Excerpt:
I guess this week is to be about courage and people and growth, not just comfort. I am changing my list. Thanks for helping me sort this out.
♥️,
A
Like old times
Mark and Tim won’t be required to wear masks at school next week. Someday these masks will seem distant, and our boys have had to wear them the most, as they attended school in person 4 days a week during the school year.
Richard and I enjoyed Mark’s first and only in-person band concert since 2019. He plays the trumpet as a freshman in an audition band. We couldn’t choose a favorite piece they played, we enjoyed them all. We have been allowed to go to many events at the high school this month, and aside from the masks on our faces, it is just like old times. It’s an encouraging sign of better days to be able to walk into the high school and cheer for our kids again.
Tim’s recent feats of skill
This blurry photo is about like my experience watching senior awards night through teary eyes. The choir sang And So It Goes by Billy Joel, and when seniors sing at graduation time, every word seems more poignant.

Supplied records:
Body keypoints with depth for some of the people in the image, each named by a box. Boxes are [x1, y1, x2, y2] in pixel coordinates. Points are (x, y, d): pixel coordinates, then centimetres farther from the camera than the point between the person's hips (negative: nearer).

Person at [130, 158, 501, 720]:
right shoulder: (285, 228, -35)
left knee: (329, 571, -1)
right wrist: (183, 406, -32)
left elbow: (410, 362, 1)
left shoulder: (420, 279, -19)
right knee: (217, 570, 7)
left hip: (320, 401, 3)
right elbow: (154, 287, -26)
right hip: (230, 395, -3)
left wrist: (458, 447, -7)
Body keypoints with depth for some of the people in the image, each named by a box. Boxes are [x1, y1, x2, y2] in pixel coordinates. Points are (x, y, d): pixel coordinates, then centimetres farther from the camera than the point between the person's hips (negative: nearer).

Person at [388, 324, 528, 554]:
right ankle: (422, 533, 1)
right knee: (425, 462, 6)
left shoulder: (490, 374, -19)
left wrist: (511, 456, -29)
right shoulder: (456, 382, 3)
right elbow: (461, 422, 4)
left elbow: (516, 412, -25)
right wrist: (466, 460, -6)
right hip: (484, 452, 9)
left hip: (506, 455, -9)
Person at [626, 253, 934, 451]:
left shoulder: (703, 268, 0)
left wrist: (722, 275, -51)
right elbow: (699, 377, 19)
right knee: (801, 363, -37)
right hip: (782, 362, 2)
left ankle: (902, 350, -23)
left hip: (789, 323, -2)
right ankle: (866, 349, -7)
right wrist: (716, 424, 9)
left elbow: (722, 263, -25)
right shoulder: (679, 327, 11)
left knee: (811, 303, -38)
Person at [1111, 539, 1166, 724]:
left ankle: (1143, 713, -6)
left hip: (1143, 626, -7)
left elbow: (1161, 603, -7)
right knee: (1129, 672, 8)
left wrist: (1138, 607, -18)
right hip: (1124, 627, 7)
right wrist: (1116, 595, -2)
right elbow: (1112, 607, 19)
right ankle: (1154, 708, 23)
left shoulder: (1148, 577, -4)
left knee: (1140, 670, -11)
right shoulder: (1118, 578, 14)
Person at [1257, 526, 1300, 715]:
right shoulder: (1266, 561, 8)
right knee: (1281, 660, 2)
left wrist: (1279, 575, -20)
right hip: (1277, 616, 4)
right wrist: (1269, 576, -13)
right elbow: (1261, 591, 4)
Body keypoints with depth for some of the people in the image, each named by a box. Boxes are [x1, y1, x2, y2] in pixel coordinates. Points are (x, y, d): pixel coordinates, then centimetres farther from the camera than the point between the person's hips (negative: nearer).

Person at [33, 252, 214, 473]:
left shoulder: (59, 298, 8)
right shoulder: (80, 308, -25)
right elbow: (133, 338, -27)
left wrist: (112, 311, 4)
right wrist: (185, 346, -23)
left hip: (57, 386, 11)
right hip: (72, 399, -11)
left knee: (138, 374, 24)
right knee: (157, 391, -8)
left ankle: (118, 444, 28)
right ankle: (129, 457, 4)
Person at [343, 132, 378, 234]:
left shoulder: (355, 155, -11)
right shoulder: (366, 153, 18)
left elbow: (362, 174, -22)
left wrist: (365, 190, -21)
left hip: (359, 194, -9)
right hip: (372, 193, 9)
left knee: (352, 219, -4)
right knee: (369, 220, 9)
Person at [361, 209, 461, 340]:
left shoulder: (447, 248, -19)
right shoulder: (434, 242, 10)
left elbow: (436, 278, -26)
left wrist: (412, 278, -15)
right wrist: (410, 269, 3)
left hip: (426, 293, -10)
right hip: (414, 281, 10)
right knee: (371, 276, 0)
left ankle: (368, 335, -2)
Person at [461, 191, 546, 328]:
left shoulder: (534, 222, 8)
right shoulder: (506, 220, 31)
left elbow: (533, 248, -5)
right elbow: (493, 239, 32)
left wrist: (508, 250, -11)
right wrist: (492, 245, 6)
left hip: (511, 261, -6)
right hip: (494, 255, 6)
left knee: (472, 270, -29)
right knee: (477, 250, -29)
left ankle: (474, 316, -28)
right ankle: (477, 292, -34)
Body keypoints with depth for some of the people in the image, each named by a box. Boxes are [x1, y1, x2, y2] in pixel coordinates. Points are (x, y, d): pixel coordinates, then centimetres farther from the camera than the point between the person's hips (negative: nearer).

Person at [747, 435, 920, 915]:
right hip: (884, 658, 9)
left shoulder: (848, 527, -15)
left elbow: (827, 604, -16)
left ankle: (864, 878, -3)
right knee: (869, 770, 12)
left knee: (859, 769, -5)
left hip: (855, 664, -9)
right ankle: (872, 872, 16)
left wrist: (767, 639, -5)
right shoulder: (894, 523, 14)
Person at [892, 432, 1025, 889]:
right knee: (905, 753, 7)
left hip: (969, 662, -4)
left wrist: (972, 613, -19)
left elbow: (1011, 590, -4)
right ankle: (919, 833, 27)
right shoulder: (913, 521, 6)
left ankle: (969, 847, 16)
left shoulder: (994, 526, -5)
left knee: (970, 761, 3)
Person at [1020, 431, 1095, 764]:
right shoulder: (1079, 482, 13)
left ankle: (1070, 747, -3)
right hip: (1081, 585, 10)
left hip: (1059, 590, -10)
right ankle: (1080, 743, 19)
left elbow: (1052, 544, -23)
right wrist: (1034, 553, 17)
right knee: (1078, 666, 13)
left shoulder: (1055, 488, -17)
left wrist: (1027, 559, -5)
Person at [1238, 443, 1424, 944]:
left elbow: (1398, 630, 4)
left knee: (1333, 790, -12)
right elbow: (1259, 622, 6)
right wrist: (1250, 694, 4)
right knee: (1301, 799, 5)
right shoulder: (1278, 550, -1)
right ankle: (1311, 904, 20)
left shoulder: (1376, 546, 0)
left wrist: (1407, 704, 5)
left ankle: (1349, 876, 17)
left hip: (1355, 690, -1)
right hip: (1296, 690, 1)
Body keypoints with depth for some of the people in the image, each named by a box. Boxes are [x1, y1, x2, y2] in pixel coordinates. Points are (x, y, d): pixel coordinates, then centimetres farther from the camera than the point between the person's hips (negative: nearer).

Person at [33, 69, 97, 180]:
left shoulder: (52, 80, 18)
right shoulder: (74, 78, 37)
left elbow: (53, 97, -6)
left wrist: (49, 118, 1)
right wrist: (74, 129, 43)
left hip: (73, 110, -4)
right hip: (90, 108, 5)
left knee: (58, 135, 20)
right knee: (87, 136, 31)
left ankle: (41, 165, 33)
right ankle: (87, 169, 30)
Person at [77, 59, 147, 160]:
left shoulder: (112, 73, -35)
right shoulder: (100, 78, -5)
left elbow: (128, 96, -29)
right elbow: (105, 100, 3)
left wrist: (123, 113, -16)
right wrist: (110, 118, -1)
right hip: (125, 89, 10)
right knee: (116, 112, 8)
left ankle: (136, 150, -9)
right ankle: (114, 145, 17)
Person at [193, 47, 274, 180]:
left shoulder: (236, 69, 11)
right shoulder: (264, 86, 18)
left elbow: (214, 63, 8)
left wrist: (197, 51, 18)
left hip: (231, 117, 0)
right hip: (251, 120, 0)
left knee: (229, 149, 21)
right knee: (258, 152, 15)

Your assignment: In the excerpt, what instrument does Mark play in his audition band?

Solved problem: The trumpet.